= DATA =
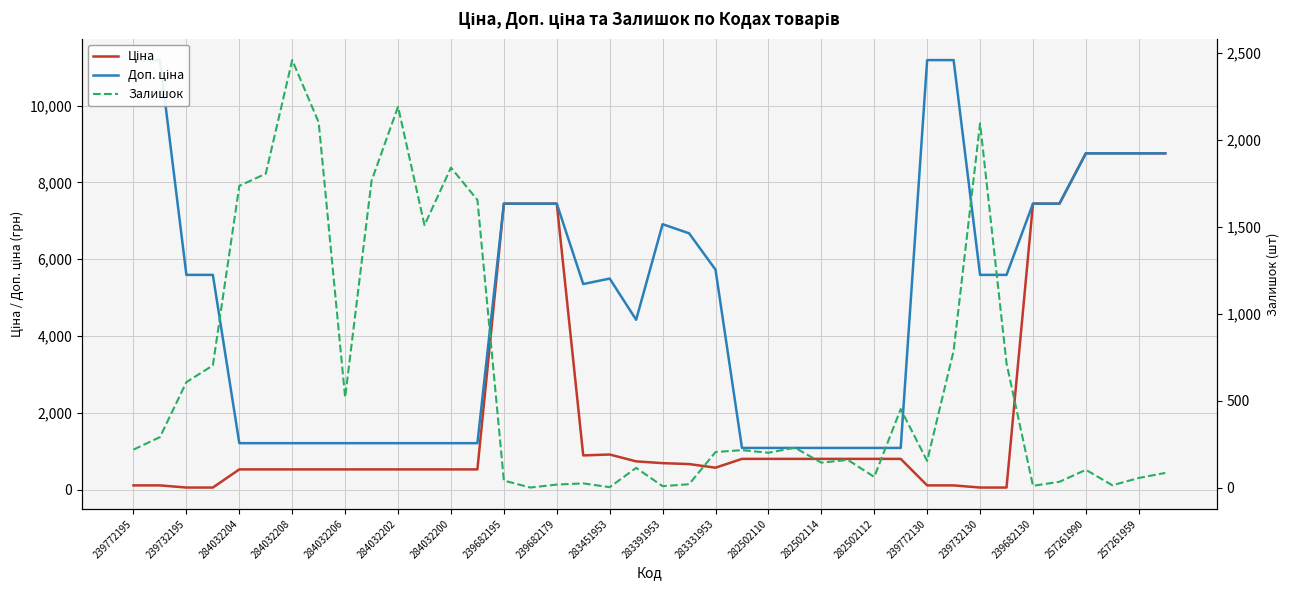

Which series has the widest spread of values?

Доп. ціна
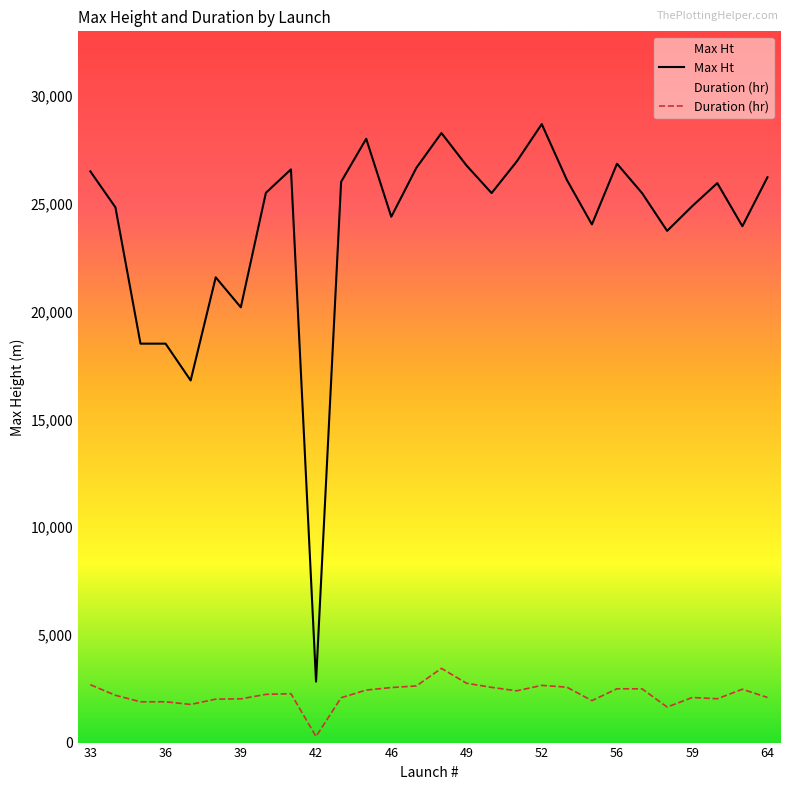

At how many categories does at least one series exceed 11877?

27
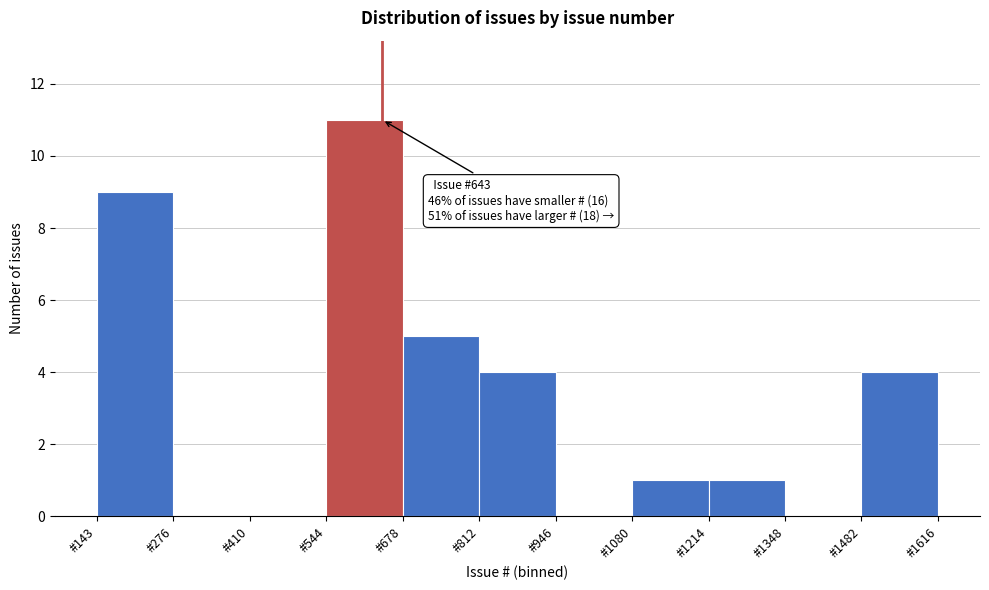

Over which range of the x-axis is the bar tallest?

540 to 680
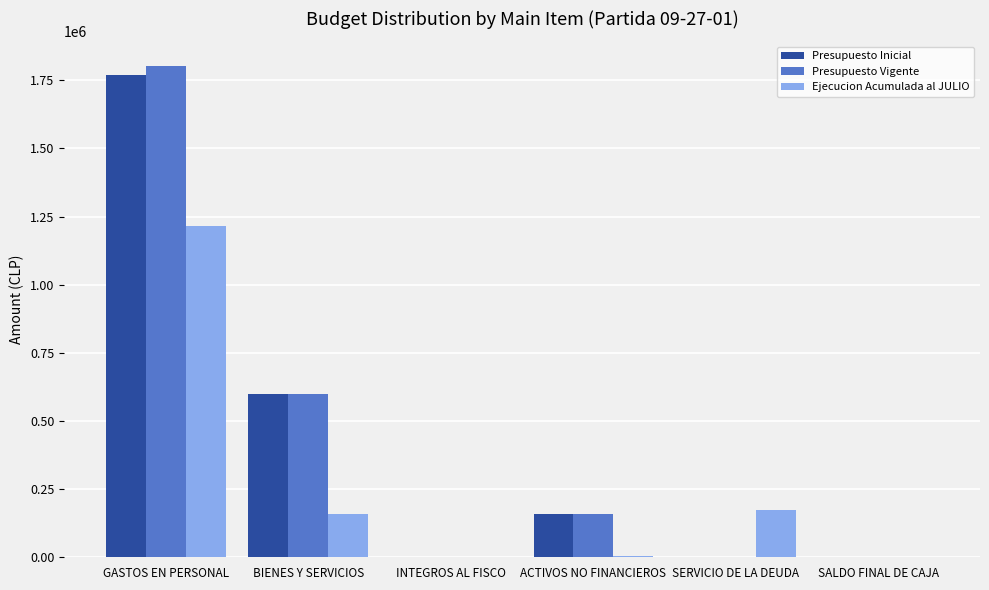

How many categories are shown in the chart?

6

= WORK TO BE COMPLETED =
Reproduce every one of the records above word for word, leaving out the pictures.

= EXERCISE ANSWER =
Which series has the widest spread of values?

Доп. ціна

At how many categories does at least one series exceed 11877?

27

Over which range of the x-axis is the bar tallest?

540 to 680

How many categories are shown in the chart?

6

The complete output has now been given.